* Aim of the exercise
Please show every line in the listing below that contains the word "teme".

○ ○ ○ ○ ○

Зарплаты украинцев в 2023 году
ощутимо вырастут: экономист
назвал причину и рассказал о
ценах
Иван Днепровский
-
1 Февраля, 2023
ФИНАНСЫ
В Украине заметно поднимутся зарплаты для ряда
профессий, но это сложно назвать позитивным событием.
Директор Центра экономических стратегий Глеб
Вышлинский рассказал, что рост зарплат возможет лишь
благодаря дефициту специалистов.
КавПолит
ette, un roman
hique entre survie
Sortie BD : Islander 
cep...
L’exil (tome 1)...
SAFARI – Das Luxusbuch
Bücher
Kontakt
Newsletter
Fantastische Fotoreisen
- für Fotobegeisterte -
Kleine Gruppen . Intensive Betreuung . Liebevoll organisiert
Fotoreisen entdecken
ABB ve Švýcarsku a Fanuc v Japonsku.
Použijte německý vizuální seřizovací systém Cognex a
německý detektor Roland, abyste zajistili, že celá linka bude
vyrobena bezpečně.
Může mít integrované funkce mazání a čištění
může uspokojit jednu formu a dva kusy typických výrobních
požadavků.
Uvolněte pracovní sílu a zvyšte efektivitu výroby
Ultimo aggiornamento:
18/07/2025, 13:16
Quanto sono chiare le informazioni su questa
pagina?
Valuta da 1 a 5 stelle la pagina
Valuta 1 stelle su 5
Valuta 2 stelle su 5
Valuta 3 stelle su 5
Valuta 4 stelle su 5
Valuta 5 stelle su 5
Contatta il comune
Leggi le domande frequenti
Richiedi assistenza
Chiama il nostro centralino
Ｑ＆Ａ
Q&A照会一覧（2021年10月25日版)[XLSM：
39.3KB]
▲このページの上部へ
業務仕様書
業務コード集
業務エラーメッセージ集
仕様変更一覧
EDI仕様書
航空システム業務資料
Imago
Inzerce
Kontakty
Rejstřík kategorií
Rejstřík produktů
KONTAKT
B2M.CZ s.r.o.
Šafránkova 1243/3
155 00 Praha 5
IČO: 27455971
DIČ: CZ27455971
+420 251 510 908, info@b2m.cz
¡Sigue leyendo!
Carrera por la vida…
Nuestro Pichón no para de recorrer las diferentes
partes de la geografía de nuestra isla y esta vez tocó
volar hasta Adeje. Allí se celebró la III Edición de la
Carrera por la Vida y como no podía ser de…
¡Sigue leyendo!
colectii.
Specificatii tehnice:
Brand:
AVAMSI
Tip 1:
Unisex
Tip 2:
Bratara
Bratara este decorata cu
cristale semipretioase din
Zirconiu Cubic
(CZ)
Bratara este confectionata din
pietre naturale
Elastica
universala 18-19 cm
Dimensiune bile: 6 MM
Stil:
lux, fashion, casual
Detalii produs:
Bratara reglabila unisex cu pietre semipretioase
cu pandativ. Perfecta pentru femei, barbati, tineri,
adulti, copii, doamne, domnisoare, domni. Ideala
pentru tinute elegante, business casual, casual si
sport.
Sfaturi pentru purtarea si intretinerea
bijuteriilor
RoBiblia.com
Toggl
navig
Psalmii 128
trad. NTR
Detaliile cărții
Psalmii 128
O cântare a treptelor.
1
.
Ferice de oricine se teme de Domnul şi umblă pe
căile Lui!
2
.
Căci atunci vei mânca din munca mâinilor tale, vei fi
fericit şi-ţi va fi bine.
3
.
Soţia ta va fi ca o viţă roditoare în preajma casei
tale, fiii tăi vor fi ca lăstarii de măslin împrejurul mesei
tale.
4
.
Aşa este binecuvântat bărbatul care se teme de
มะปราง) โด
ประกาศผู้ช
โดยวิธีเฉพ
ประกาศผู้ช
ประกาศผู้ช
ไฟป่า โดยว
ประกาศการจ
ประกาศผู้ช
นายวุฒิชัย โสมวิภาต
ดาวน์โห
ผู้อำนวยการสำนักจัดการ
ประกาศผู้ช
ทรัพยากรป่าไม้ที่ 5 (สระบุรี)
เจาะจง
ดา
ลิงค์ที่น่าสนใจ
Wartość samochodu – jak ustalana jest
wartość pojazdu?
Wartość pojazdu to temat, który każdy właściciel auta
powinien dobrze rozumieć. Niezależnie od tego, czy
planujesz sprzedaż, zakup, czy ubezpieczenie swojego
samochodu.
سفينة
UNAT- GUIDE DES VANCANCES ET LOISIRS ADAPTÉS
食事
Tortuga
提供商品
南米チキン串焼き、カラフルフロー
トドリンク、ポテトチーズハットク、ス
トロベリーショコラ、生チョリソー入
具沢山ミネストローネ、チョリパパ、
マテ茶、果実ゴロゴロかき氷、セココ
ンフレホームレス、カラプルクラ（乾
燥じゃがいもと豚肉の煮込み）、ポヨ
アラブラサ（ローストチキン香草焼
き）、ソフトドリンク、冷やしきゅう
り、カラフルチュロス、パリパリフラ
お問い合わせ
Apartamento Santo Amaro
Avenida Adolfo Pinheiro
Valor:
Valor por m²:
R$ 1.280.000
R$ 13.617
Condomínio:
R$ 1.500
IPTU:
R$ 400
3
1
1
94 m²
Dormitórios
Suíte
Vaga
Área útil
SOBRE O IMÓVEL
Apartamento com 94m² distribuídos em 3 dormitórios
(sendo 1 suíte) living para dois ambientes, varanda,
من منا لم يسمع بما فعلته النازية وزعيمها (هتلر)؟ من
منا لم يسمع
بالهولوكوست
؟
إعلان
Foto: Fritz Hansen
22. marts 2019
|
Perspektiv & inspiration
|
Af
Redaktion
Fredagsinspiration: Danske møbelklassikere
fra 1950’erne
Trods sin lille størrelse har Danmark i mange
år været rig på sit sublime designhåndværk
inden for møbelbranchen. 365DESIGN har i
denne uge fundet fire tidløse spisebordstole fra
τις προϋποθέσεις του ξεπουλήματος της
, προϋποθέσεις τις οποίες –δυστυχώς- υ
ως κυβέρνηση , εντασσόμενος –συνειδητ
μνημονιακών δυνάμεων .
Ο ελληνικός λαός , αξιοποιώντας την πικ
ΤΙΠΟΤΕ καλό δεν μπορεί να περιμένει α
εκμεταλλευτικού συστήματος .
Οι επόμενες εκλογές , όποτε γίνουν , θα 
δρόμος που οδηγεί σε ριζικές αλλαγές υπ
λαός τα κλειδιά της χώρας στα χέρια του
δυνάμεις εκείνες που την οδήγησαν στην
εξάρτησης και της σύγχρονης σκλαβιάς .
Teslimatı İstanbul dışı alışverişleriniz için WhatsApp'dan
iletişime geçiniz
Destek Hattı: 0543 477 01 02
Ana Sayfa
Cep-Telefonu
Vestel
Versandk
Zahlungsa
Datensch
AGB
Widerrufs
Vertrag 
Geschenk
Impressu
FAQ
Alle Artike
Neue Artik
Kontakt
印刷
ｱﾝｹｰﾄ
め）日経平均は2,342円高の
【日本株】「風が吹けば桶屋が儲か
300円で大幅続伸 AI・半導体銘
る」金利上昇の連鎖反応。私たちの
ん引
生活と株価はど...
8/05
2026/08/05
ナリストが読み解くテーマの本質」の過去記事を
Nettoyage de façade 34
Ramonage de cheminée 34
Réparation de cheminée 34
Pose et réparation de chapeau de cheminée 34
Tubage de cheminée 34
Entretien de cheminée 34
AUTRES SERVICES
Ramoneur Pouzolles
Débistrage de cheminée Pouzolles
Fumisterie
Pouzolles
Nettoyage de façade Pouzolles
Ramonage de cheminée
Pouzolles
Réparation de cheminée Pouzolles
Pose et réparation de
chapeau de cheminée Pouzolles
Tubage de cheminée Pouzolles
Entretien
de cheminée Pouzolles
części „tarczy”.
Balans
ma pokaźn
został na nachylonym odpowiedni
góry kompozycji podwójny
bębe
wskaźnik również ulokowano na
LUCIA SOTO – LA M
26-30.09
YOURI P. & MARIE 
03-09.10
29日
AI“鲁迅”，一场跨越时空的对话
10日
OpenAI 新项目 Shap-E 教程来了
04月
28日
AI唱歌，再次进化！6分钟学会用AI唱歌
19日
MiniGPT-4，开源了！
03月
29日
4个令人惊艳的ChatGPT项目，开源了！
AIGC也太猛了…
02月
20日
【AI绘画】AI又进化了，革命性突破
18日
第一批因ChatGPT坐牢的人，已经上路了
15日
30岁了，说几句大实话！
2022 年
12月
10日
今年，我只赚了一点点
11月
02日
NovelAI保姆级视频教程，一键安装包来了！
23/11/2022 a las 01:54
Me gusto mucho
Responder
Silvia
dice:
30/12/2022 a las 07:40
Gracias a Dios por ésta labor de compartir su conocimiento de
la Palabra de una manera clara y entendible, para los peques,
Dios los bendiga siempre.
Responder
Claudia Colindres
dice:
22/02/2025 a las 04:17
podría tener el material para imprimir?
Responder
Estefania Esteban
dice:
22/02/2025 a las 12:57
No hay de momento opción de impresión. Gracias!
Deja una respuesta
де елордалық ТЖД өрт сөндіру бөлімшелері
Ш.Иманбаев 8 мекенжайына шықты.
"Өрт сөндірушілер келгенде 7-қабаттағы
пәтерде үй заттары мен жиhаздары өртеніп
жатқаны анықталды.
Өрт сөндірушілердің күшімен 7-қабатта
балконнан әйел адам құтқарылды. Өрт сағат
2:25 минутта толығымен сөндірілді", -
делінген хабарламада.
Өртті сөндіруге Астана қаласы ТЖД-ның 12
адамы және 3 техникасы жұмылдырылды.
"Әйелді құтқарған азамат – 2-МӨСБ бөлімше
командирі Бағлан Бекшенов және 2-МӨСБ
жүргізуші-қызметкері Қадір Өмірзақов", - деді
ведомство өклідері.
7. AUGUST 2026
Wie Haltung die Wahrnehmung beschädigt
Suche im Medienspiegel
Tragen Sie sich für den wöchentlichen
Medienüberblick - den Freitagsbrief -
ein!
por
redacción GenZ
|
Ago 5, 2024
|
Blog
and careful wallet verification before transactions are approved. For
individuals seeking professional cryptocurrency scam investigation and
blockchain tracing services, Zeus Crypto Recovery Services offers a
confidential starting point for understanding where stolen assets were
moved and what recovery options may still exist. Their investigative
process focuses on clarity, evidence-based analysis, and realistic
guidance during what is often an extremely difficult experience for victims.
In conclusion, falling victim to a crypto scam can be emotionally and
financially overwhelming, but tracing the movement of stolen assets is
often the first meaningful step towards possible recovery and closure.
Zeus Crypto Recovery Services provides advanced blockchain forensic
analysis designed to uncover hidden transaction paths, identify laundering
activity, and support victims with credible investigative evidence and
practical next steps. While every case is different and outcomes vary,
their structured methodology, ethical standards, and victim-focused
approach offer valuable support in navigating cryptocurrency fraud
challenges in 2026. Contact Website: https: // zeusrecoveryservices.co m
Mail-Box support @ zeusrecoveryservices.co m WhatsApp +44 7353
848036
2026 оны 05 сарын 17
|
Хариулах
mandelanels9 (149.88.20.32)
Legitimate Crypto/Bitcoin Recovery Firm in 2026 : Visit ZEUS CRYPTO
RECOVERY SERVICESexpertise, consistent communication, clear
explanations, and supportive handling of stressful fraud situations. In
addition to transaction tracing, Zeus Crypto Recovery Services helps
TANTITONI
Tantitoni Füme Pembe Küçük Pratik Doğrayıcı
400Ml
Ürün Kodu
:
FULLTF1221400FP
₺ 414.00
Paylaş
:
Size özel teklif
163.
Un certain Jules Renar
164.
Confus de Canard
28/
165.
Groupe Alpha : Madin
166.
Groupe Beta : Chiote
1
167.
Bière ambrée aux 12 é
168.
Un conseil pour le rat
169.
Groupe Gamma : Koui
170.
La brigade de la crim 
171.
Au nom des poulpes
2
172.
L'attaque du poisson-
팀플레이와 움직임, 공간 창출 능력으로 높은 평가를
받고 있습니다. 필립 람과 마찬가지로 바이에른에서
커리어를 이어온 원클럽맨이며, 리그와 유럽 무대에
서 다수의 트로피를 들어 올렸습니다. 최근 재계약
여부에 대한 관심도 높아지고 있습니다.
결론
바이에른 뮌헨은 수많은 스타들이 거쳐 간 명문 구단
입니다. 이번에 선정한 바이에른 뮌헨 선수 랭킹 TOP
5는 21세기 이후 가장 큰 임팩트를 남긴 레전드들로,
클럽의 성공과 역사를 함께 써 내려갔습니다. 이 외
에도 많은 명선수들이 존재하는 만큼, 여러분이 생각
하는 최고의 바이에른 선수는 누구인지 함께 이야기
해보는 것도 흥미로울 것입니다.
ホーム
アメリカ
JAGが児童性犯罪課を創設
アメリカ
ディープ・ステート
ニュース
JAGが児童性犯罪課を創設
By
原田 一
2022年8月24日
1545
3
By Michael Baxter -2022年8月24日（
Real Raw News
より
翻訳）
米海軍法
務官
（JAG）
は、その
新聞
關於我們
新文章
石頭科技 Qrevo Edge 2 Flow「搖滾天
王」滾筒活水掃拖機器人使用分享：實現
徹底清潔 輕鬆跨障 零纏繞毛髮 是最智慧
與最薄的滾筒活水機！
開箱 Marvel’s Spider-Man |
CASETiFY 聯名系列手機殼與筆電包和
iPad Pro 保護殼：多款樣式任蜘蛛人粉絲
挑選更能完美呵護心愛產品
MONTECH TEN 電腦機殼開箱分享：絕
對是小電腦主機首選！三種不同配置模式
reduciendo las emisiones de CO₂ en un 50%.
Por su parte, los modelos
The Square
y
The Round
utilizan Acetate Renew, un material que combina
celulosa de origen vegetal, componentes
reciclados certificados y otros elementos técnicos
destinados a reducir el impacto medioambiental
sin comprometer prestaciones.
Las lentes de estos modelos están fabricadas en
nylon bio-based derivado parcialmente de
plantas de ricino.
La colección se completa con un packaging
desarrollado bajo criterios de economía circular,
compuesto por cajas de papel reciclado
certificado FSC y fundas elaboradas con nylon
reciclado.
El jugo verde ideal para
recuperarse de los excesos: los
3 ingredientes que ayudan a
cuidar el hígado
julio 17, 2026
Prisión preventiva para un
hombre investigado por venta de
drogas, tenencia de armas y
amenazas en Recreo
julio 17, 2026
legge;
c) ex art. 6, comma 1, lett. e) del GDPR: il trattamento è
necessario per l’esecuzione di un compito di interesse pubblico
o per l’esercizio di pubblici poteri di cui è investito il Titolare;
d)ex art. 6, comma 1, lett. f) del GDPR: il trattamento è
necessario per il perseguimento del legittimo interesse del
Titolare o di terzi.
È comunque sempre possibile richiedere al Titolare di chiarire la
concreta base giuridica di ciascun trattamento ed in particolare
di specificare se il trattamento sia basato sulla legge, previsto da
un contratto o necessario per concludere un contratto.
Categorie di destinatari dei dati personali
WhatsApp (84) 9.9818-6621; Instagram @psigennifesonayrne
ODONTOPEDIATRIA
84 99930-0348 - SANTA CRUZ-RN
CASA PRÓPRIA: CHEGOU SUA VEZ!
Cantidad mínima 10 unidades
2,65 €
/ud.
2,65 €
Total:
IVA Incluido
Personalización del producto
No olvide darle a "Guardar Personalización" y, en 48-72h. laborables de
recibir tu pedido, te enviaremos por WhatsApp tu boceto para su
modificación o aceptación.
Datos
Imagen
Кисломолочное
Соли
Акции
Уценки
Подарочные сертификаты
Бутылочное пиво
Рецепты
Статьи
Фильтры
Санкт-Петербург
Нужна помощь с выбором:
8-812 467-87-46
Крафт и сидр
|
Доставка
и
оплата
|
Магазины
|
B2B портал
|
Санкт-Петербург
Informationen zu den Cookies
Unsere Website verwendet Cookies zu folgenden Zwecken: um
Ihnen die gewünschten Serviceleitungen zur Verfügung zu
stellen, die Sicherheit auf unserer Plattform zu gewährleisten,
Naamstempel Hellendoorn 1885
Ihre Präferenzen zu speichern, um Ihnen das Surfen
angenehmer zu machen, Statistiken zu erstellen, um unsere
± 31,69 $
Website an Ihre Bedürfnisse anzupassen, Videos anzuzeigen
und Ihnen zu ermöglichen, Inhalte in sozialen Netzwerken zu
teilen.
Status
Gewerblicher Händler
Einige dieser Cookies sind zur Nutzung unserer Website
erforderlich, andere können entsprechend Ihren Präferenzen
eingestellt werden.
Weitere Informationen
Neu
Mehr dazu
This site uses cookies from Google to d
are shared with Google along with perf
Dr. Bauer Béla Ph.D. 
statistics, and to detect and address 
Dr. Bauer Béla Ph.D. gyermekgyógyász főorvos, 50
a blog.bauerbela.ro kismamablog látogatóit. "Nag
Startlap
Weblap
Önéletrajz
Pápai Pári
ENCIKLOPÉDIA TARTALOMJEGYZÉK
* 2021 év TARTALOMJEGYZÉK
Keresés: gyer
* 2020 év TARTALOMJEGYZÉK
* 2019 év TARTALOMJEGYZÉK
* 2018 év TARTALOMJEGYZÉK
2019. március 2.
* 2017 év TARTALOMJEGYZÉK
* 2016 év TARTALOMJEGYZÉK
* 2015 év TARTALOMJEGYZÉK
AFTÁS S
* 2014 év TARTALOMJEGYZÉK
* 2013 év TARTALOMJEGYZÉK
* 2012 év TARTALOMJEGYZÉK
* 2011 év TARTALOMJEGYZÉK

○ ○ ○ ○ ○

* Answer to this exercise
Ferice de oricine se teme de Domnul şi umblă pe
Aşa este binecuvântat bărbatul care se teme de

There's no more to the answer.